> **INFORMATION SHOWN**:
◇ ◇ ◇ ◇ ◇ ◇ ◇
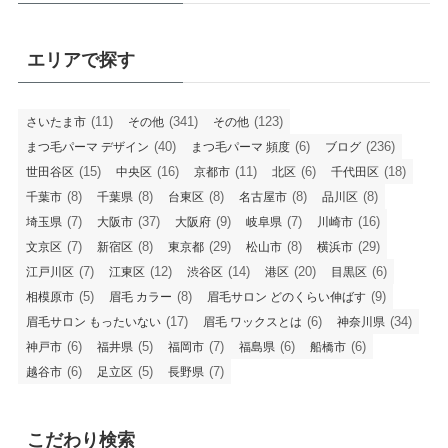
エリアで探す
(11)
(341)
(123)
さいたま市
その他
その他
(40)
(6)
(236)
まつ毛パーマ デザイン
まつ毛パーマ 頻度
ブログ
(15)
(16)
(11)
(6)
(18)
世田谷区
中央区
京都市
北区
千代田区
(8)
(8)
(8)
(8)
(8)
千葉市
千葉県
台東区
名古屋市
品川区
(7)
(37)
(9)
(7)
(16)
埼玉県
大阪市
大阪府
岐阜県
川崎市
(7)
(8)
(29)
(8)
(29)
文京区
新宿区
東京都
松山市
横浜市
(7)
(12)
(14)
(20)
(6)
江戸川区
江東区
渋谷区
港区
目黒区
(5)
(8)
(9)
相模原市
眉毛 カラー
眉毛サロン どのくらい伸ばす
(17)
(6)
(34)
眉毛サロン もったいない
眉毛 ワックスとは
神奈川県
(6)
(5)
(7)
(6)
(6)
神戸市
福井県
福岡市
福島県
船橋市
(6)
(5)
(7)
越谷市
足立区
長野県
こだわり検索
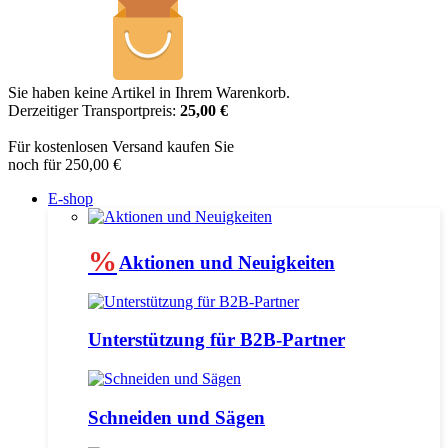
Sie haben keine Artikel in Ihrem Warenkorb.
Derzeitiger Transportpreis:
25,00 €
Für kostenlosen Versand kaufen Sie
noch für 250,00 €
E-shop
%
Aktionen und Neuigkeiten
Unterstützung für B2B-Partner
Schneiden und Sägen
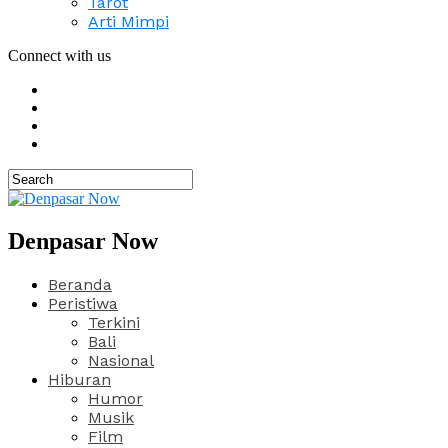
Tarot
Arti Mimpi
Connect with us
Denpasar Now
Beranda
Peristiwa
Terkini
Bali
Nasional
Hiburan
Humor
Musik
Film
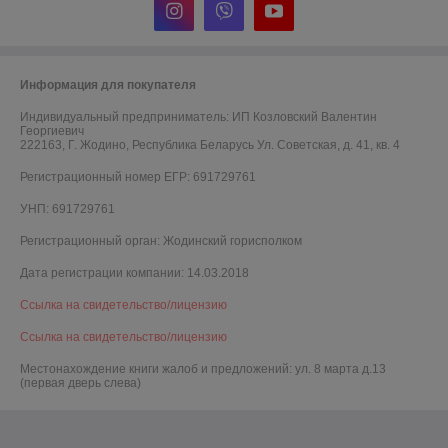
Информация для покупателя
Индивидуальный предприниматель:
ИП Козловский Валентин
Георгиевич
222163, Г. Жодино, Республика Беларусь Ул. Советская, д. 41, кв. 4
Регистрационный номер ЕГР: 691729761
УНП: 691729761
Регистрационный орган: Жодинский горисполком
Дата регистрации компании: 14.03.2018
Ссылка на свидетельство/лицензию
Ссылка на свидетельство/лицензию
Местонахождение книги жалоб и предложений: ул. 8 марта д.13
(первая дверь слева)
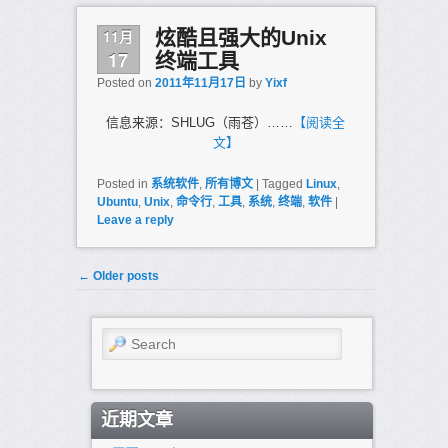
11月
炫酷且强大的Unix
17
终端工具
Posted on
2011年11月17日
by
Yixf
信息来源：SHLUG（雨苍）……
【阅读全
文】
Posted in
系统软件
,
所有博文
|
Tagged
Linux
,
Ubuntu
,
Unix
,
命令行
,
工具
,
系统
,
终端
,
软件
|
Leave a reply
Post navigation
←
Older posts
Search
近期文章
◇ ◇ ◇ ◇ ◇ ◇ ◇
> **REQUIREMENT**: Since the pictures are not wanted, write out the rest of the data exactly as it reads.

> **EXPECTED ANSWER**:
エリアで探す
(11)
(341)
(123)
さいたま市
その他
その他
(40)
(6)
(236)
まつ毛パーマ デザイン
まつ毛パーマ 頻度
ブログ
(15)
(16)
(11)
(6)
(18)
世田谷区
中央区
京都市
北区
千代田区
(8)
(8)
(8)
(8)
(8)
千葉市
千葉県
台東区
名古屋市
品川区
(7)
(37)
(9)
(7)
(16)
埼玉県
大阪市
大阪府
岐阜県
川崎市
(7)
(8)
(29)
(8)
(29)
文京区
新宿区
東京都
松山市
横浜市
(7)
(12)
(14)
(20)
(6)
江戸川区
江東区
渋谷区
港区
目黒区
(5)
(8)
(9)
相模原市
眉毛 カラー
眉毛サロン どのくらい伸ばす
(17)
(6)
(34)
眉毛サロン もったいない
眉毛 ワックスとは
神奈川県
(6)
(5)
(7)
(6)
(6)
神戸市
福井県
福岡市
福島県
船橋市
(6)
(5)
(7)
越谷市
足立区
長野県
こだわり検索
Sie haben keine Artikel in Ihrem Warenkorb.
Derzeitiger Transportpreis:
25,00 €
Für kostenlosen Versand kaufen Sie
noch für 250,00 €
E-shop
%
Aktionen und Neuigkeiten
Unterstützung für B2B-Partner
Schneiden und Sägen
Tarot
Arti Mimpi
Connect with us
Denpasar Now
Beranda
Peristiwa
Terkini
Bali
Nasional
Hiburan
Humor
Musik
Film
Информация для покупателя
Индивидуальный предприниматель:
ИП Козловский Валентин
Георгиевич
222163, Г. Жодино, Республика Беларусь Ул. Советская, д. 41, кв. 4
Регистрационный номер ЕГР: 691729761
УНП: 691729761
Регистрационный орган: Жодинский горисполком
Дата регистрации компании: 14.03.2018
Ссылка на свидетельство/лицензию
Ссылка на свидетельство/лицензию
Местонахождение книги жалоб и предложений: ул. 8 марта д.13
(первая дверь слева)
11月
炫酷且强大的Unix
17
终端工具
Posted on
2011年11月17日
by
Yixf
信息来源：SHLUG（雨苍）……
【阅读全
文】
Posted in
系统软件
,
所有博文
|
Tagged
Linux
,
Ubuntu
,
Unix
,
命令行
,
工具
,
系统
,
终端
,
软件
|
Leave a reply
Post navigation
←
Older posts
Search
近期文章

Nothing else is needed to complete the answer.